Cloud-based image platform aids kidney transplant process

850 providers use Ambra Health service to enable real-time exchange, saving time.


Ambra Health, which operates a cloud-based medical data and imaging platform, is able to save kidney transplant coordinators 1,400 hours per year by enabling them to upload images to the cloud.

Using the cloud to share images makes them accessible in near real-time to all 80 transplant centers across the country, which in turn lowers the rates at which matches for waiting patients are cancelled during the kidney donation process.

Ambra Health’s platform works with hospitals and private practice providers to help manage image exchange, storage and access issues. Image typically exchanged include X-rays, CT, MRI and other kinds of diagnostic imaging.

The imaging platform has been used by the National Kidney Registry, enabling providers to upload and transfer kidney donor and recipients information in a matter of minutes to the necessary team members, when it used to take at least 10 days. Each study could have as many as 4,000 images that need to be uploaded and shared.

“The way we did this for the first eight years was, unfortunately, transplant coordinators had to go to the radiology group, get a copy of a CD with all these images on them and then (use expedited shipping services to send it) to the recipient centers,” says Joe Sinacore, director of education and development at The National Kidney Registry.

Kidney transplants are normally scheduled three weeks in advance, and during that time, transplant centers and hospitals work on exchanging donor and recipient information.

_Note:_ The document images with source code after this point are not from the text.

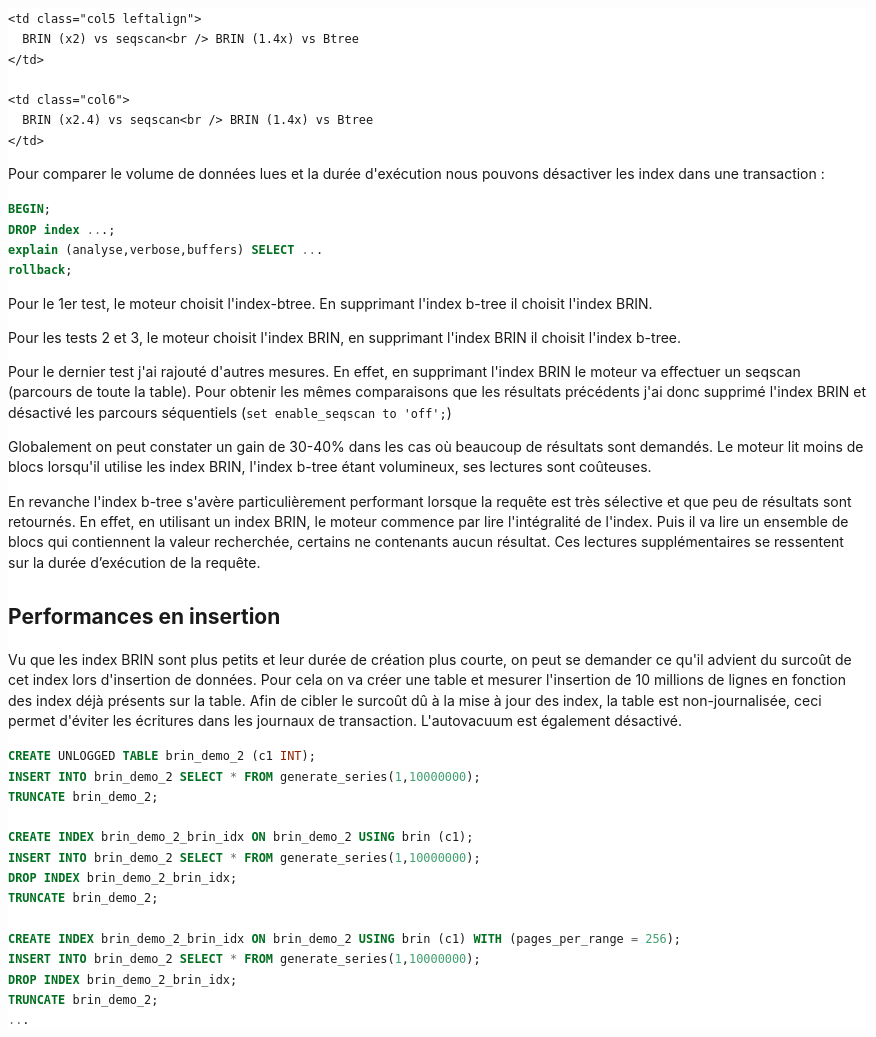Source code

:     <td class="col5 leftalign">
      BRIN (x2) vs seqscan<br /> BRIN (1.4x) vs Btree
    </td>

    <td class="col6">
      BRIN (x2.4) vs seqscan<br /> BRIN (1.4x) vs Btree
    </td>
  </tr>
</table>

Pour comparer le volume de données lues et la durée d'exécution nous pouvons désactiver les index dans une transaction :

```SQL
BEGIN;
DROP index ...;
explain (analyse,verbose,buffers) SELECT ...
rollback;
```

Pour le 1er test, le moteur choisit l'index-btree. En supprimant l'index b-tree il choisit l'index BRIN.

Pour les tests 2 et 3, le moteur choisit l'index BRIN, en supprimant l'index BRIN il choisit l'index b-tree.

Pour le dernier test j'ai rajouté d'autres mesures. En effet, en supprimant l'index BRIN le moteur va effectuer un seqscan (parcours de toute la table). Pour obtenir les mêmes comparaisons que les résultats précédents j'ai donc supprimé l'index BRIN et désactivé les parcours séquentiels (`set enable_seqscan to 'off';`)

Globalement on peut constater un gain de 30-40% dans les cas où beaucoup de résultats sont demandés. Le moteur lit moins de blocs lorsqu'il utilise les index BRIN, l'index b-tree étant volumineux, ses lectures sont coûteuses.

En revanche l'index b-tree s'avère particulièrement performant lorsque la requête est très sélective et que peu de résultats sont retournés. En effet, en utilisant un index BRIN, le moteur commence par lire l'intégralité de l'index. Puis il va lire un ensemble de blocs qui contiennent la valeur recherchée, certains ne contenants aucun résultat. Ces lectures supplémentaires se ressentent sur la durée d’exécution de la requête.

## Performances en insertion

Vu que les index BRIN sont plus petits et leur durée de création plus courte, on peut se demander ce qu'il advient du surcoût de cet index lors d'insertion de données. Pour cela on va créer une table et mesurer l'insertion de 10 millions de lignes en fonction des index déjà présents sur la table. Afin de cibler le surcoût dû à la mise à jour des index, la table est non-journalisée, ceci permet d'éviter les écritures dans les journaux de transaction. L'autovacuum est également désactivé.

```SQL
CREATE UNLOGGED TABLE brin_demo_2 (c1 INT);
INSERT INTO brin_demo_2 SELECT * FROM generate_series(1,10000000);
TRUNCATE brin_demo_2;

CREATE INDEX brin_demo_2_brin_idx ON brin_demo_2 USING brin (c1);
INSERT INTO brin_demo_2 SELECT * FROM generate_series(1,10000000);
DROP INDEX brin_demo_2_brin_idx;
TRUNCATE brin_demo_2;
 
CREATE INDEX brin_demo_2_brin_idx ON brin_demo_2 USING brin (c1) WITH (pages_per_range = 256);
INSERT INTO brin_demo_2 SELECT * FROM generate_series(1,10000000);
DROP INDEX brin_demo_2_brin_idx;
TRUNCATE brin_demo_2;
...
```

Using CDs with images made it harder to upload and enable provide access, and that took longer for problems in the donor match to be recognized, which could ultimately cancel the entire procedure.

“When you are waiting for a kidney transplant, adding on another month of being on dialysis was sometimes detrimental to people’s health. So now the imaging comes directly from the hospital where the donor is having that done, it goes directly into the Ambra platform and so it is available in near real-time to the transplant team and others who need to view that to make sure the match is accurate,” says Mini Peiris, chief marketing officer for Ambra Health.

NKR uses Ambra Health to do their paired kidney exchange, their technique of helping overcome incompatibilities for creating living-donor transplants with patients and donors. A large pool of donor-recipient pairs are connected with NKR’s matching system, enabling each person to benefit. Each chain of donor-recipient pairs could involve as many as 10 patients.

“That same day, both donors go to surgery and the kidneys are taken out packed on ice, shipped across the country and implanted into the paired-donor recipients and in both parties their recipients get to go home with a good kidney transplant, says Sinacore.

More than 400 of these chains were created through paired kidney exchange and NKR has transplanted over 2,200 of these patients.

“Our goal is to continue to expand that adoption, so that you as a patient can move seamlessly from one provider to the next, and the provider themselves are seeing the ability to more efficiently manage their imaging data stores,” says Peiris.

Ambra Health received the Terasaki award from NKR for its electronic medical image exchange solution that optimizes the potential kidney donor review process as part of a joint collaboration with GE Healthcare, VasoHealthcare IT and Rackspace.